Implementations of few key topics from chapter 2 of the the book Advances in Financial Machine Learning by Marcos Lopez de Prado.

Overview

  1. 1_rolling.ipynb: Initial analysis and creating adjusted futures price.
  2. 2_bar.ipynb: Sampling observation and create tick, volume and dollar-traded bars.
  3. 3_analysis.ipynb: Some statistical tests on the bars created.

The subsections of the notebooks is structured as follows

1_rolling.ipynb:

  • 1.1 Basic EDA (Exploratory Data Analysis)

▸ **Supplied data**:
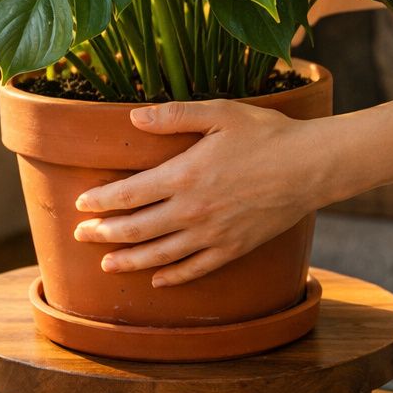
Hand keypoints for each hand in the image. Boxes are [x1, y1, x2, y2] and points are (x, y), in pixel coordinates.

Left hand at [72, 100, 326, 286]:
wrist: (311, 166)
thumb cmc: (267, 134)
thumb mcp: (219, 112)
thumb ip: (174, 115)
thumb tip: (133, 117)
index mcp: (184, 175)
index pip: (128, 194)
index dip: (100, 201)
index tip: (82, 204)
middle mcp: (193, 210)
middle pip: (137, 229)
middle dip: (104, 233)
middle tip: (81, 235)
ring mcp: (213, 234)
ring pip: (160, 254)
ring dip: (129, 260)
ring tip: (107, 264)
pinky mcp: (234, 248)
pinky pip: (196, 269)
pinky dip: (174, 277)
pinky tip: (158, 280)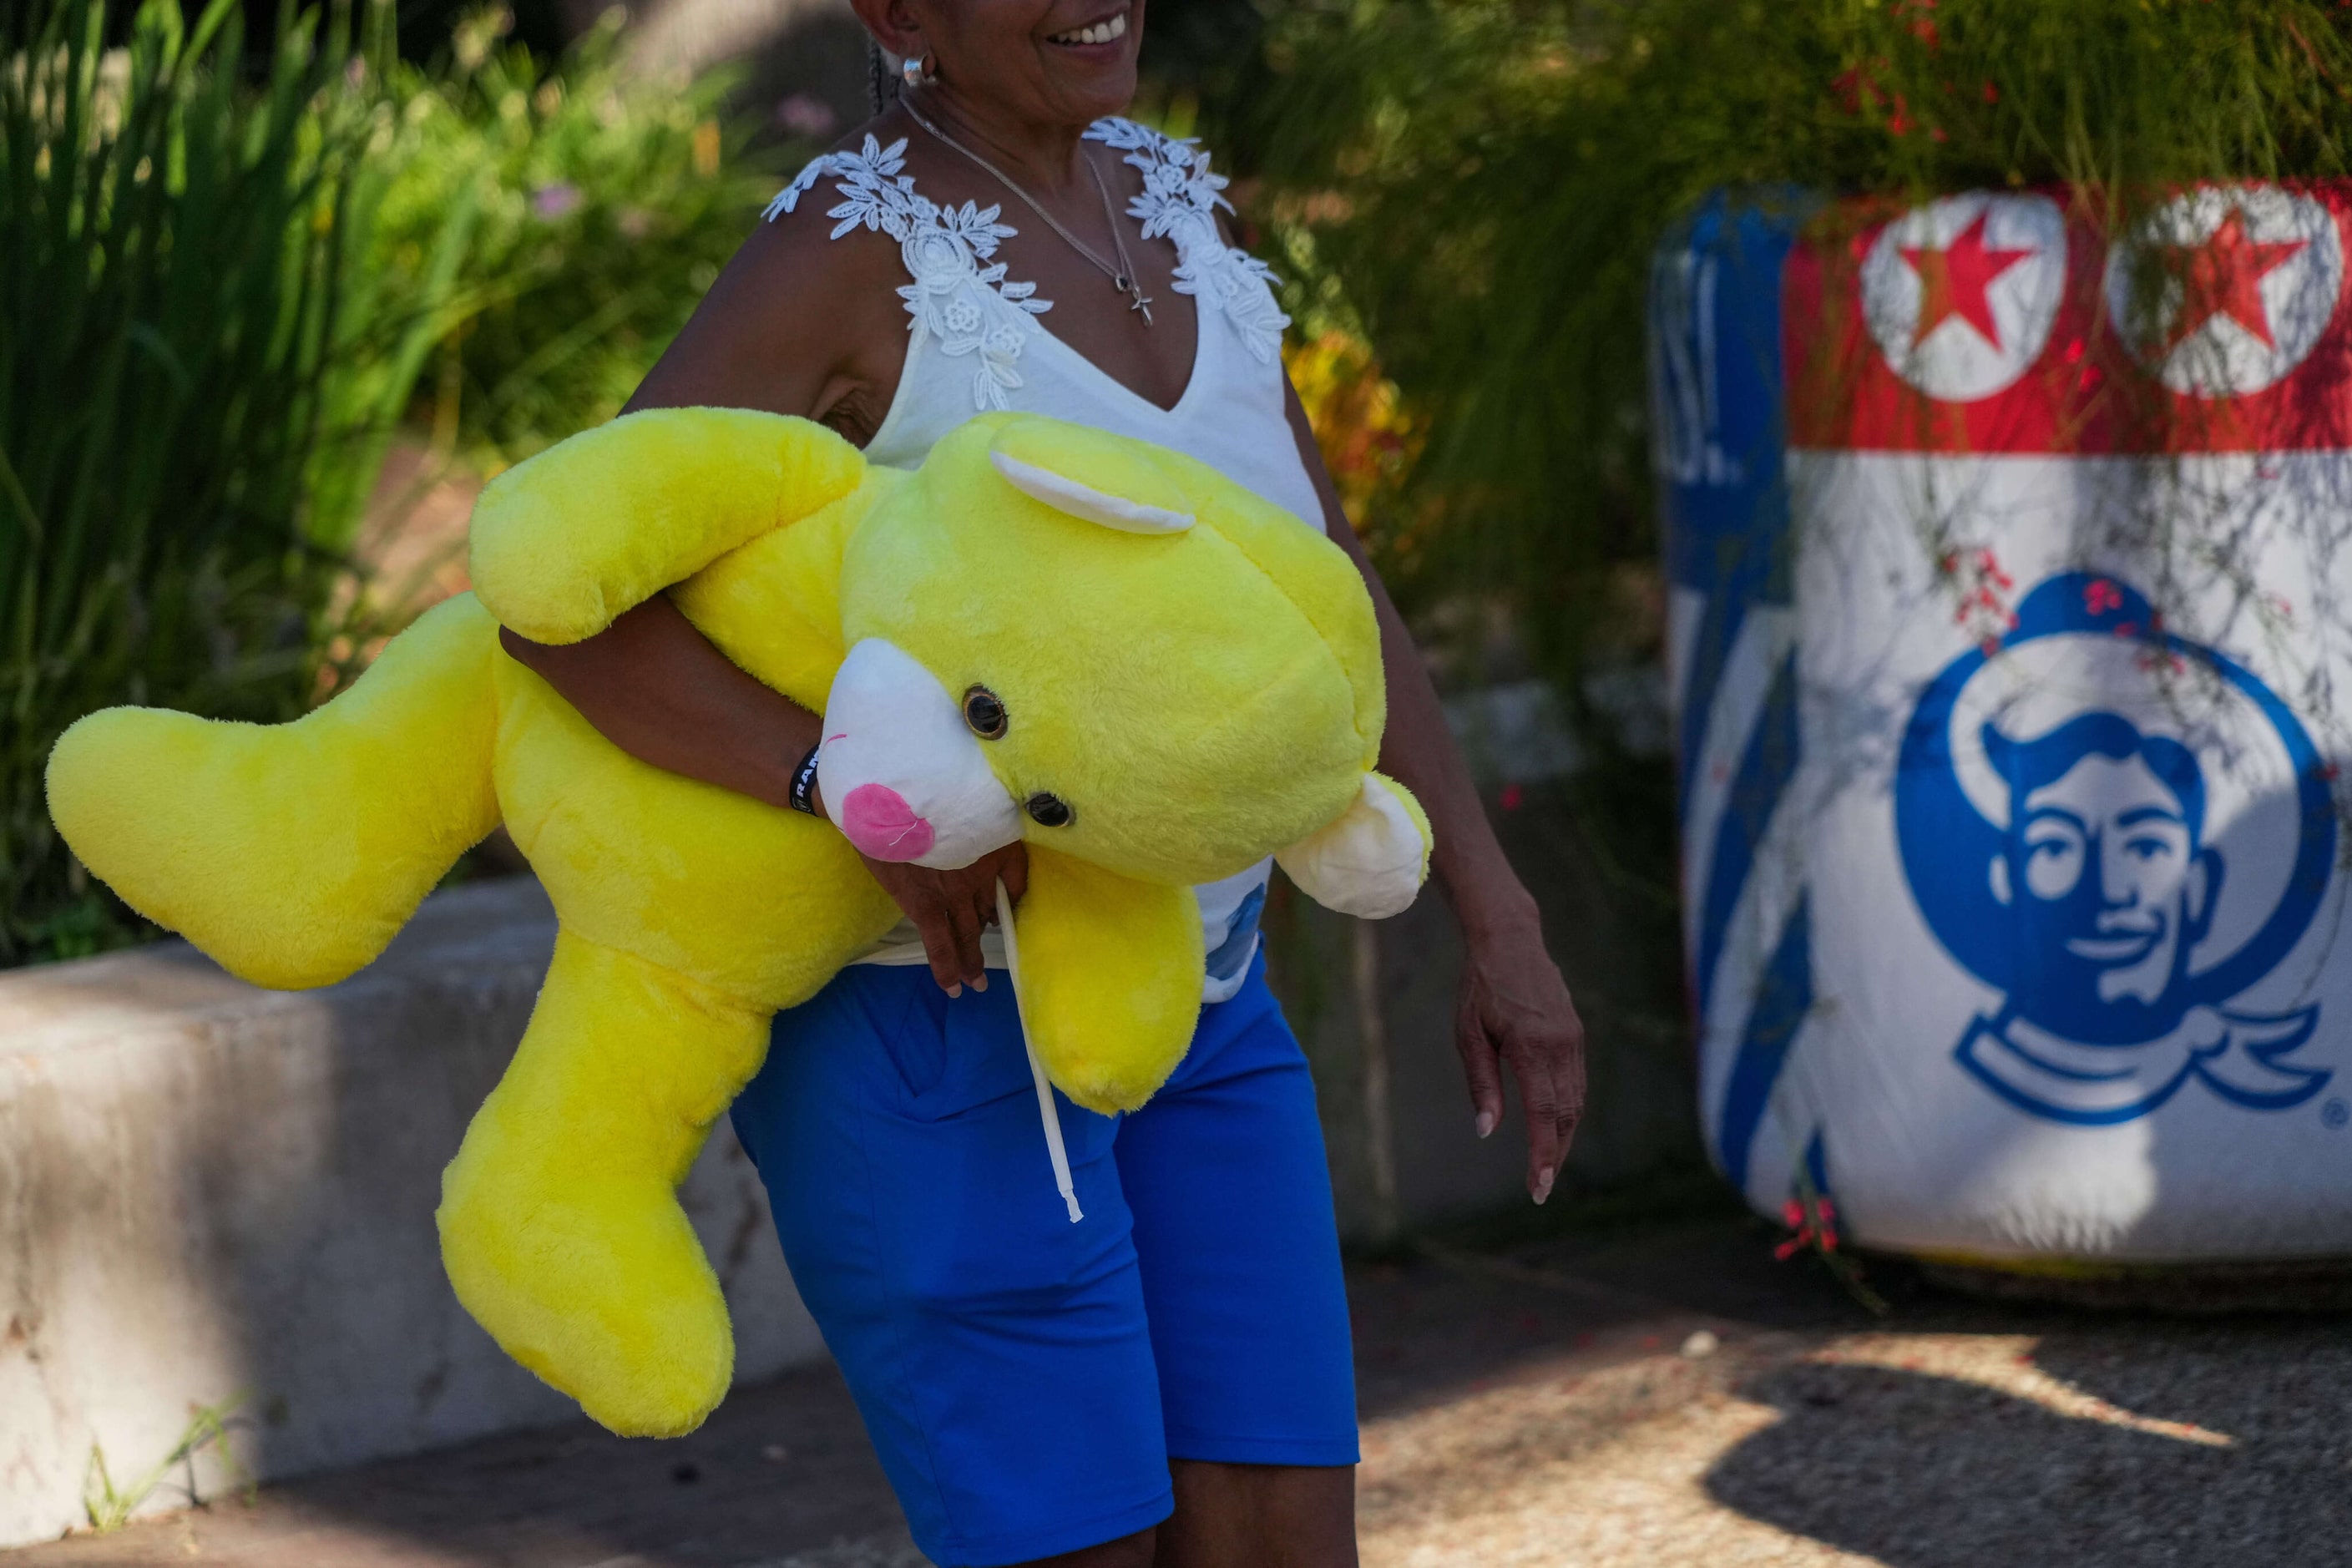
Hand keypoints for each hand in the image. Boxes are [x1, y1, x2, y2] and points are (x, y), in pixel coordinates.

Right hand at [810, 777, 1027, 994]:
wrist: (886, 796)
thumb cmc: (922, 788)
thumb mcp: (964, 798)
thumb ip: (977, 819)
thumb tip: (974, 835)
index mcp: (995, 842)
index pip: (1015, 878)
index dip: (1012, 895)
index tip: (1006, 905)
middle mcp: (982, 870)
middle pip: (992, 909)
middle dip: (994, 930)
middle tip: (995, 947)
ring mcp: (955, 892)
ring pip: (970, 932)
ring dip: (973, 958)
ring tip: (976, 981)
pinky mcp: (926, 906)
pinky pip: (941, 944)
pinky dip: (948, 967)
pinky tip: (954, 986)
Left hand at [1455, 910, 1586, 1203]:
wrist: (1511, 941)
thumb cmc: (1481, 988)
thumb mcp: (1468, 1033)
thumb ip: (1481, 1084)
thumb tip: (1487, 1131)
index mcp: (1532, 1046)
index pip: (1543, 1113)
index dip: (1543, 1154)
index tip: (1539, 1187)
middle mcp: (1561, 1046)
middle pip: (1564, 1115)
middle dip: (1554, 1155)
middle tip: (1540, 1188)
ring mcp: (1573, 1040)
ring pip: (1575, 1101)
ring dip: (1562, 1136)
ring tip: (1546, 1166)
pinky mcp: (1576, 1036)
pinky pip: (1576, 1083)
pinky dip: (1567, 1111)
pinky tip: (1553, 1127)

▸ **Explore the material**:
[1] Name every notebook file listed in the notebook overview.
[2] Answer these from the notebook overview:
(a) Which chapter of which book do the implementations cover?
(b) Which three kinds of bars does 2_bar.ipynb create?
(c) What does the abbreviation EDA stand for?
[3] Translate this line from the notebook overview into Spanish: "3_analysis.ipynb: Some statistical tests on the bars created."
The listing above comes from a separate source and is unrelated to the notebook overview.

▸ **Task solutions**:
[1]
1_rolling.ipynb
2_bar.ipynb
3_analysis.ipynb

[2]
(a) Chapter 2 of Advances in Financial Machine Learning by Marcos Lopez de Prado.
(b) Tick, volume, and dollar-traded bars.
(c) Exploratory Data Analysis.

[3] 3_analysis.ipynb: Algunas pruebas estadísticas sobre las barras creadas.